Le président russe Vladimir Poutine a accusé lundi les États-Unis d'avoir «coincé» Edward Snowden en Russie tout en assurant que l'ex-consultant du renseignement américain quitterait le pays dès qu'il le pourrait.

Le jeune Américain recherché aux États-Unis pour espionnage «n'avait pas l'intention de venir chez nous, il était en transit vers d'autres pays», a déclaré le président sur des images diffusées par la télévision russe.

Le fugitif, auteur de révélations fracassantes sur la surveillance par les États-Unis des systèmes de communication dans le monde est bloqué à l'aéroport Moscou-Cheremetievo où il est arrivé le 23 juin en provenance de Hong Kong.

«Quand sa présence dans l'avion a été révélée, nos partenaires américains ont de facto bloqué la suite de son voyage. Ils ont intimidé tous les autres pays, personne ne veut plus l'accueillir, ils (les Américains) l'ont de facto coincé sur notre territoire», a poursuivi Vladimir Poutine.

«Ils nous ont fait un beau cadeau de Noël», a-t-il plaisanté.

Edward Snowden a fait part vendredi de son intention de demander l'asile politique à la Russie, en attendant de pouvoir se rendre en Amérique latine, où le Venezuela, la Bolivie et le Nicaragua se sont dits prêts à l'accueillir.

«Dès qu'il aura la possibilité d'aller ailleurs, il le fera sans aucun doute», a déclaré le président russe.

L'Américain avait déjà demandé il y a deux semaines l'asile politique à une vingtaine de pays, dont la Russie. Mais il était revenu sur sa demande auprès de Moscou après que M. Poutine eut posé comme condition que l'ancien consultant de la CIA cesse ses révélations sur le programme de surveillance électronique américain.

«Nous lui avons dit +nous avons des relations avec les États-Unis, nous ne voulons pas que vous portiez préjudice à ces relations. Il a dit non», a souligné M. Poutine.

«II a dit "je veux poursuivre mon activité, je vais me battre pour les droits de l'homme" (...) Nous avons répondu +cela se fera sans nous, nous avons d'autres combats à mener», a conclu le président russe.

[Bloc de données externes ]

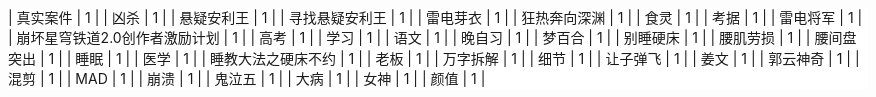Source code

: | 真实案件 | 1 |
| 凶杀 | 1 |
| 悬疑安利王 | 1 |
| 寻找悬疑安利王 | 1 |
| 雷电芽衣 | 1 |
| 狂热奔向深渊 | 1 |
| 食灵 | 1 |
| 考据 | 1 |
| 雷电将军 | 1 |
| 崩坏星穹铁道2.0创作者激励计划 | 1 |
| 高考 | 1 |
| 学习 | 1 |
| 语文 | 1 |
| 晚自习 | 1 |
| 梦百合 | 1 |
| 别睡硬床 | 1 |
| 腰肌劳损 | 1 |
| 腰间盘突出 | 1 |
| 睡眠 | 1 |
| 医学 | 1 |
| 睡教大法之硬床不约 | 1 |
| 老板 | 1 |
| 万字拆解 | 1 |
| 细节 | 1 |
| 让子弹飞 | 1 |
| 姜文 | 1 |
| 郭云神奇 | 1 |
| 混剪 | 1 |
| MAD | 1 |
| 崩溃 | 1 |
| 鬼泣五 | 1 |
| 大病 | 1 |
| 女神 | 1 |
| 颜值 | 1 |
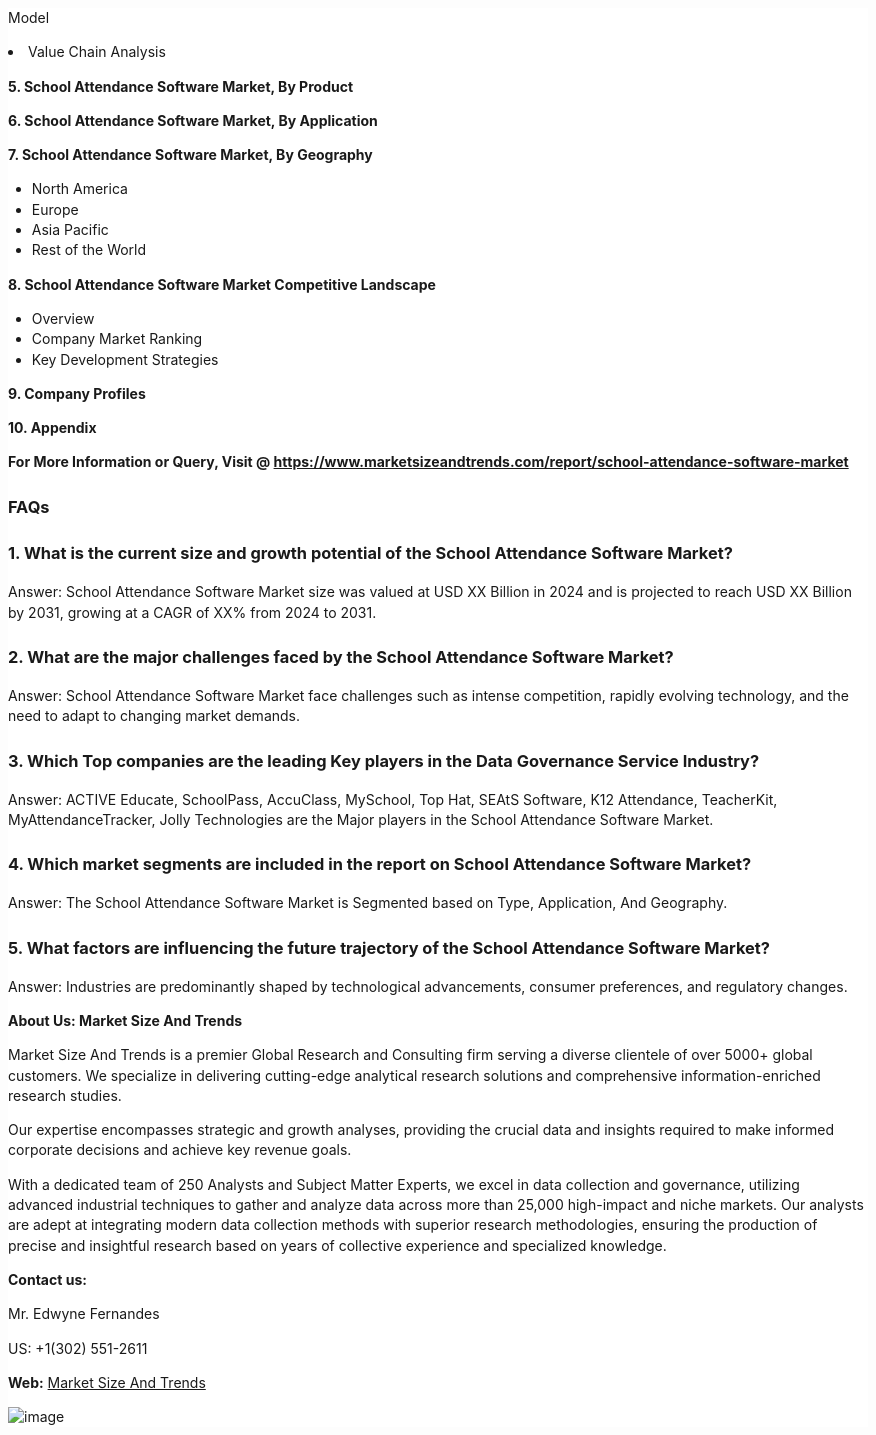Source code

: Model</span></li><li><span class="">Value Chain Analysis</span></li></ul></div><div class="" data-test-id=""><p><strong><span class="">5. School Attendance Software Market, By Product</span></strong></p></div><div class="" data-test-id=""><p><strong><span class="">6. School Attendance Software Market, By Application</span></strong></p></div><div class="" data-test-id=""><p><strong><span class="">7. School Attendance Software Market, By Geography</span></strong></p></div><div class="" data-test-id=""><ul><li><span class="">North America</span></li><li><span class="">Europe</span></li><li><span class="">Asia Pacific</span></li><li><span class="">Rest of the World</span></li></ul></div><div class="" data-test-id=""><p><strong><span class="">8. School Attendance Software Market Competitive Landscape</span></strong></p></div><div class="" data-test-id=""><ul><li><span class="">Overview</span></li><li><span class="">Company Market Ranking</span></li><li><span class="">Key Development Strategies</span></li></ul></div><div class="" data-test-id=""><p><strong><span class="">9. Company Profiles</span></strong></p></div><div class="" data-test-id=""><p><strong><span class="">10. Appendix</span></strong></p></div><div class="" data-test-id=""><p><strong><span class="">For More Information or Query, Visit @ <a href="https://www.marketsizeandtrends.com/report/school-attendance-software-market" target="_blank">https://www.marketsizeandtrends.com/report/school-attendance-software-market</a></span></strong></p></div><div class="" data-test-id=""><div class="article-main__content" data-test-id="publishing-text-block"><h3><strong><span class="">FAQs</span></strong></h3></div><div class="article-main__content" data-test-id="publishing-text-block"><h3><span class="">1. What is the current size and growth potential of the School Attendance Software Market?</span></h3></div><div class="article-main__content" data-test-id="publishing-text-block"><p><span class="font-[700]">Answer</span><span class="">: School Attendance Software Market size was valued at USD XX Billion in 2024 and is projected to reach USD XX Billion by 2031, growing at a CAGR of XX% from 2024 to 2031.</span></p></div><div class="article-main__content" data-test-id="publishing-text-block"><h3><span class="">2. What are the major challenges faced by the School Attendance Software Market?</span></h3></div><div class="article-main__content" data-test-id="publishing-text-block"><p><span class="font-[700]">Answer</span><span class="">: School Attendance Software Market face challenges such as intense competition, rapidly evolving technology, and the need to adapt to changing market demands.</span></p></div><div class="article-main__content" data-test-id="publishing-text-block"><h3><span class="">3. Which Top companies are the leading Key players in the Data Governance Service Industry?</span></h3></div><div class="article-main__content" data-test-id="publishing-text-block"><p><span class="font-[700]">Answer</span><span class="">: ACTIVE Educate, SchoolPass, AccuClass, MySchool, Top Hat, SEAtS Software, K12 Attendance, TeacherKit, MyAttendanceTracker, Jolly Technologies are the Major players in the School Attendance Software Market.</span></p></div><div class="article-main__content" data-test-id="publishing-text-block"><h3><span class="">4. Which market segments are included in the report on School Attendance Software Market?</span></h3></div><div class="article-main__content" data-test-id="publishing-text-block"><p><span class="font-[700]">Answer</span><span class="">: The School Attendance Software Market is Segmented based on Type, Application, And Geography.</span></p></div><div class="article-main__content" data-test-id="publishing-text-block"><h3><span class="">5. What factors are influencing the future trajectory of the School Attendance Software Market?</span></h3></div><div class="article-main__content" data-test-id="publishing-text-block"><p><span class="font-[700]">Answer:</span><span class="">&nbsp;Industries are predominantly shaped by technological advancements, consumer preferences, and regulatory changes.</span></p></div><p><strong><span class="">About Us: Market Size And Trends</span></strong></p></div><div class="" data-test-id=""><p><span class="">Market Size And Trends is a premier Global Research and Consulting firm serving a diverse clientele of over 5000+ global customers. We specialize in delivering cutting-edge analytical research solutions and comprehensive information-enriched research studies.</span></p></div><div class="" data-test-id=""><p><span class="">Our expertise encompasses strategic and growth analyses, providing the crucial data and insights required to make informed corporate decisions and achieve key revenue goals.</span></p></div><div class="" data-test-id=""><p><span class="">With a dedicated team of 250 Analysts and Subject Matter Experts, we excel in data collection and governance, utilizing advanced industrial techniques to gather and analyze data across more than 25,000 high-impact and niche markets. Our analysts are adept at integrating modern data collection methods with superior research methodologies, ensuring the production of precise and insightful research based on years of collective experience and specialized knowledge.</span></p></div><div class="" data-test-id=""><p><strong><span class="">Contact us:</span></strong></p></div><div class="" data-test-id=""><p><span class="">Mr. Edwyne Fernandes</span></p></div><div class="" data-test-id=""><p><span class="">US: +1(302) 551-2611<br /></span></p><p><span class=""><strong>Web:</strong> <a href="https://www.marketsizeandtrends.com/" target="_blank">Market Size And Trends</a></span></p></div>
![image](https://github.com/user-attachments/assets/b927fa5a-caab-47e3-ae61-5c047ec8446f)
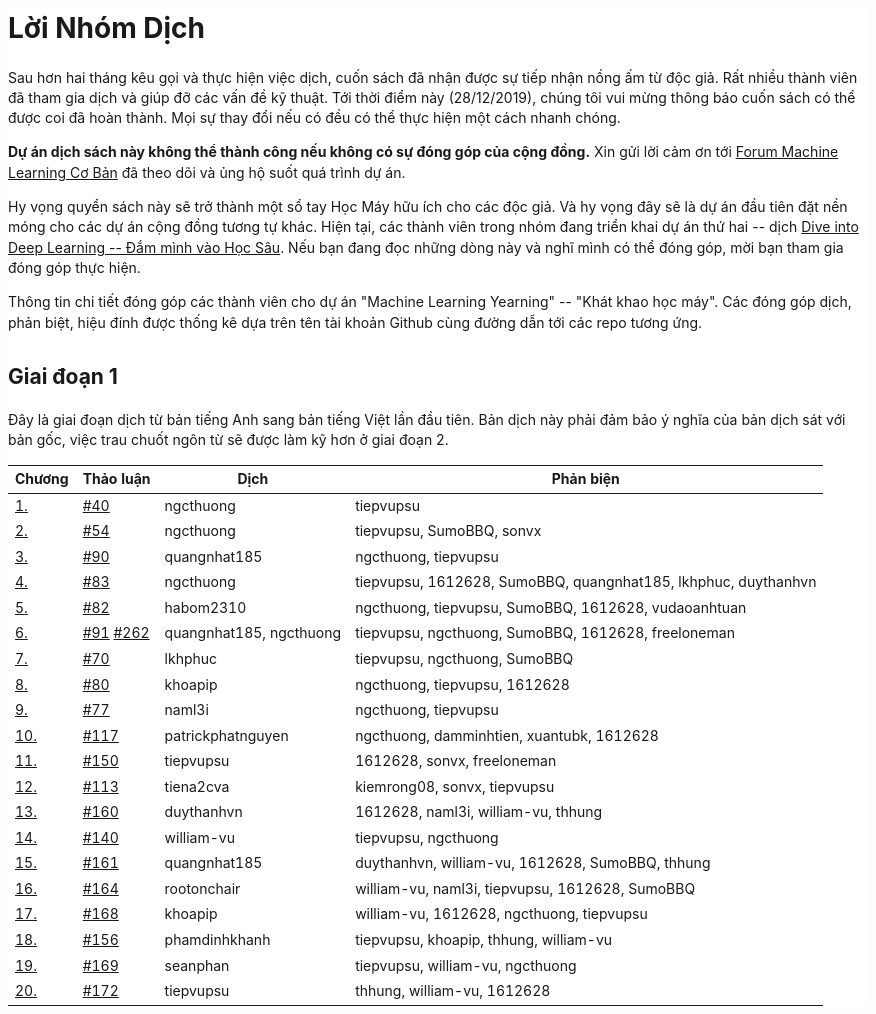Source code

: # Lời Nhóm Dịch

Sau hơn hai tháng kêu gọi và thực hiện việc dịch, cuốn sách đã nhận được sự tiếp nhận nồng ấm từ độc giả. Rất nhiều thành viên đã tham gia dịch và giúp đỡ các vấn đề kỹ thuật. Tới thời điểm này (28/12/2019), chúng tôi vui mừng thông báo cuốn sách có thể được coi đã hoàn thành. Mọi sự thay đổi nếu có đều có thể thực hiện một cách nhanh chóng.

**Dự án dịch sách này không thể thành công nếu không có sự đóng góp của cộng đồng.** Xin gửi lời cảm ơn tới [Forum Machine Learning Cơ Bản](https://www.facebook.com/groups/machinelearningcoban) đã theo dõi và ủng hộ suốt quá trình dự án.

Hy vọng quyển sách này sẽ trở thành một sổ tay Học Máy hữu ích cho các độc giả. Và hy vọng đây sẽ là dự án đầu tiên đặt nền móng cho các dự án cộng đồng tương tự khác. Hiện tại, các thành viên trong nhóm đang triển khai dự án thứ hai -- dịch [Dive into Deep Learning -- Đắm mình vào Học Sâu](https://github.com/aivivn/d2l-vn). Nếu bạn đang đọc những dòng này và nghĩ mình có thể đóng góp, mời bạn tham gia đóng góp thực hiện.

Thông tin chi tiết đóng góp các thành viên cho dự án "Machine Learning Yearning" -- "Khát khao học máy". Các đóng góp dịch, phản biệt, hiệu đính được thống kê dựa trên tên tài khoản Github cùng đường dẫn tới các repo tương ứng.

## Giai đoạn 1

Đây là giai đoạn dịch từ bản tiếng Anh sang bản tiếng Việt lần đầu tiên. Bản dịch này phải đảm bảo ý nghĩa của bản dịch sát với bản gốc, việc trau chuốt ngôn từ sẽ được làm kỹ hơn ở giai đoạn 2.

| Chương                     | Thảo luận                                                             | Dịch                    | Phản biện                                                      |
| ---                        | ---                                                                   | ---                     | ---                                                            |
| [1. ](./chapters/ch01.md)  | [#40](http://tinyurl.com/v3s2sxq)                                     | ngcthuong               | tiepvupsu                                                      |
| [2. ](./chapters/ch02.md)  | [#54](http://tinyurl.com/wcx6h8b)                                     | ngcthuong               | tiepvupsu, SumoBBQ, sonvx                                      |
| [3. ](./chapters/ch03.md)  | [#90](http://tinyurl.com/sbvug2x)                                     | quangnhat185            | ngcthuong, tiepvupsu                                           |
| [4. ](./chapters/ch04.md)  | [#83](http://tinyurl.com/r3qqqrf)                                     | ngcthuong               | tiepvupsu, 1612628, SumoBBQ, quangnhat185, lkhphuc, duythanhvn |
| [5. ](./chapters/ch05.md)  | [#82](http://tinyurl.com/qtvf6kn)                                     | habom2310               | ngcthuong, tiepvupsu, SumoBBQ, 1612628, vudaoanhtuan           |
| [6. ](./chapters/ch06.md)  | [#91](http://tinyurl.com/vtzttht) [#262](https://tinyurl.com/srhm7op) | quangnhat185, ngcthuong | tiepvupsu, ngcthuong, SumoBBQ, 1612628, freeloneman            |
| [7. ](./chapters/ch07.md)  | [#70](http://tinyurl.com/woxabbu)                                     | lkhphuc                 | tiepvupsu, ngcthuong, SumoBBQ                                  |
| [8. ](./chapters/ch08.md)  | [#80](http://tinyurl.com/s53zss8)                                     | khoapip                 | ngcthuong, tiepvupsu, 1612628                                  |
| [9. ](./chapters/ch09.md)  | [#77](http://tinyurl.com/s95vvzs)                                     | naml3i                  | ngcthuong, tiepvupsu                                           |
| [10. ](./chapters/ch10.md) | [#117](http://tinyurl.com/u4u4fdm)                                    | patrickphatnguyen       | ngcthuong, damminhtien, xuantubk, 1612628                      |
| [11. ](./chapters/ch11.md) | [#150](http://tinyurl.com/vqpvcyo)                                    | tiepvupsu               | 1612628, sonvx, freeloneman                                    |
| [12. ](./chapters/ch12.md) | [#113](http://tinyurl.com/t8vegqq)                                    | tiena2cva               | kiemrong08, sonvx, tiepvupsu                                   |
| [13. ](./chapters/ch13.md) | [#160](http://tinyurl.com/to6e8x5)                                    | duythanhvn              | 1612628, naml3i, william-vu, thhung                            |
| [14. ](./chapters/ch14.md) | [#140](http://tinyurl.com/vll654u)                                    | william-vu              | tiepvupsu, ngcthuong                                           |
| [15. ](./chapters/ch15.md) | [#161](http://tinyurl.com/wg2jjvv)                                    | quangnhat185            | duythanhvn, william-vu, 1612628, SumoBBQ, thhung               |
| [16. ](./chapters/ch16.md) | [#164](http://tinyurl.com/uqbgx5u)                                    | rootonchair             | william-vu, naml3i, tiepvupsu, 1612628, SumoBBQ                |
| [17. ](./chapters/ch17.md) | [#168](http://tinyurl.com/rtazeaa)                                    | khoapip                 | william-vu, 1612628, ngcthuong, tiepvupsu                      |
| [18. ](./chapters/ch18.md) | [#156](http://tinyurl.com/qsxqc9h)                                    | phamdinhkhanh           | tiepvupsu, khoapip, thhung, william-vu                         |
| [19. ](./chapters/ch19.md) | [#169](http://tinyurl.com/yx2qboe8)                                   | seanphan                | tiepvupsu, william-vu, ngcthuong                               |
| [20. ](./chapters/ch20.md) | [#172](http://tinyurl.com/vo728jr)                                    | tiepvupsu               | thhung, william-vu, 1612628                                    |
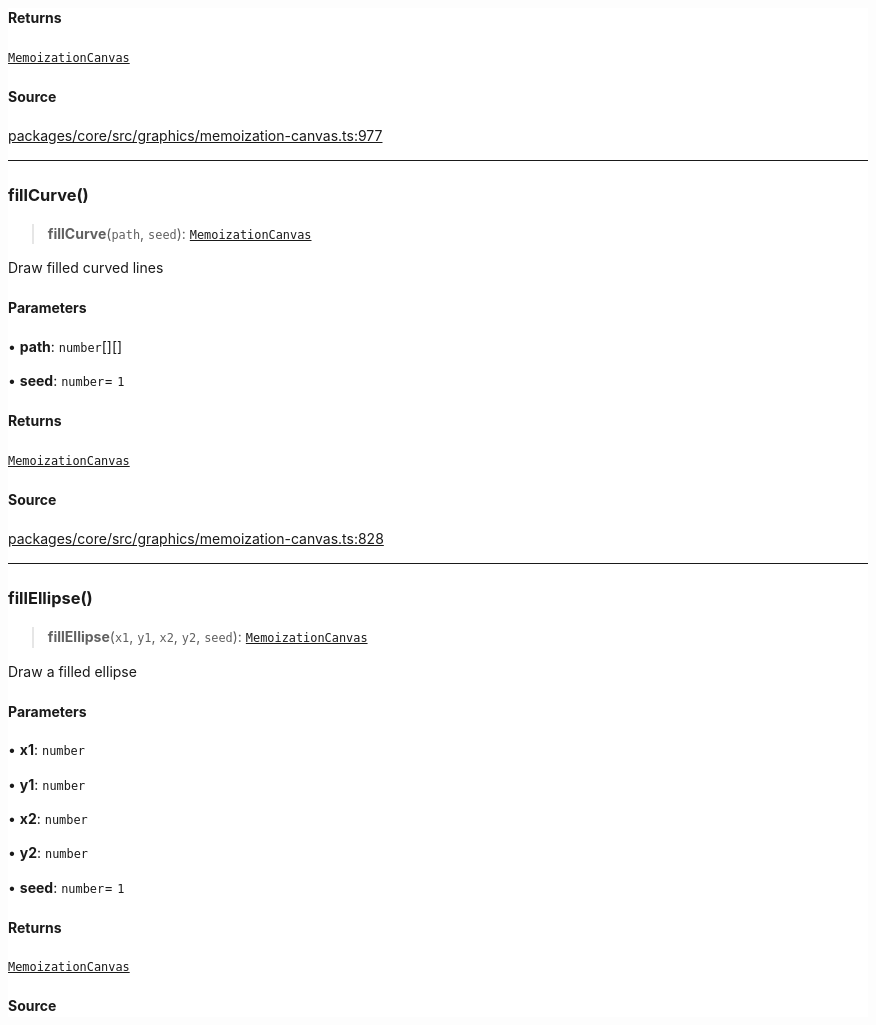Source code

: #### Returns

[`MemoizationCanvas`](/api-core/classes/memoizationcanvas/)

#### Source

[packages/core/src/graphics/memoization-canvas.ts:977](https://github.com/dgmjs/dgmjs/blob/main/packages/core/src/graphics/memoization-canvas.ts#L977)

***

### fillCurve()

> **fillCurve**(`path`, `seed`): [`MemoizationCanvas`](/api-core/classes/memoizationcanvas/)

Draw filled curved lines

#### Parameters

• **path**: `number`[][]

• **seed**: `number`= `1`

#### Returns

[`MemoizationCanvas`](/api-core/classes/memoizationcanvas/)

#### Source

[packages/core/src/graphics/memoization-canvas.ts:828](https://github.com/dgmjs/dgmjs/blob/main/packages/core/src/graphics/memoization-canvas.ts#L828)

***

### fillEllipse()

> **fillEllipse**(`x1`, `y1`, `x2`, `y2`, `seed`): [`MemoizationCanvas`](/api-core/classes/memoizationcanvas/)

Draw a filled ellipse

#### Parameters

• **x1**: `number`

• **y1**: `number`

• **x2**: `number`

• **y2**: `number`

• **seed**: `number`= `1`

#### Returns

[`MemoizationCanvas`](/api-core/classes/memoizationcanvas/)

#### Source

La Russie était toujours dans l'attente lundi d'une demande d'asile officielle, le service des Migrations «n'a pour l'instant reçu aucun document», a déclaré une représentante de ce service, Zalina Kornilova citée par l'agence Itar-Tass.

Interrogé pour savoir ce que va devenir Snowden, Poutine a répondu: «Comment puis-je le savoir? C'est sa vie, son destin», a-t-il répondu.

Spécialiste des questions d'asile, la militante russe des droits de l'homme Svetlana Gannouchkina s'est interrogée lundi sur cette situation.

«Cela me paraît étrange qu'il n'y ait toujours pas de demande officielle de sa part. Tout cela commence à ressembler à quelque chose de peu sérieux», a-t-elle déclaré à l'agence Interfax.

La Russie est dans une position délicate vis-à-vis des États-Unis autour de l'affaire Snowden, Moscou ne souhaitant ni expulser l'informaticien, ni se mettre à dos Washington, a souligné l'analyste Fedor Loukianov, spécialiste de la politique extérieure russe.

«Les autorités russes (...) n'ont pas fini de regretter qu'il ne se soit pas envolé pour la Havane ou Caracas», a-t-il écrit lundi dans le quotidien Kommersant.

De son côté, Washington a multiplié les pressions pour qu'aucun État n'accueille le fugitif et qu'il soit renvoyé aux États-Unis.

Vendredi, la Maison Blanche a notamment invité la Russie à ne pas «offrir une tribune de propagande» à Edward Snowden, en l'autorisant à rester sur son territoire.

D'autant que le jeune homme détiendrait encore «une quantité énorme de documents» dont la publication éventuelle causerait encore plus de dommages aux États-Unis, selon le journaliste américain qui avait publié ses premières révélations.

Jusqu'à présent, la Russie a cependant été claire sur le fait qu'elle ne renverrait pas M. Snowden, Vladimir Poutine ayant déclaré le 1er juillet que le pays ne livrait «jamais personne».

D'autre part, l'Espagne a présenté lundi depuis La Paz ses excuses à la Bolivie pour avoir interdit temporairement son espace aérien à l'avion du président bolivien Evo Morales, soupçonné de transporter Snowden.

Le 2 juillet, la France, l'Espagne, l'Italie et le Portugal avaient temporairement interdit leur espace aérien à l'avion d'Evo Morales, de retour de Moscou, et il avait été contraint de faire escale à Vienne.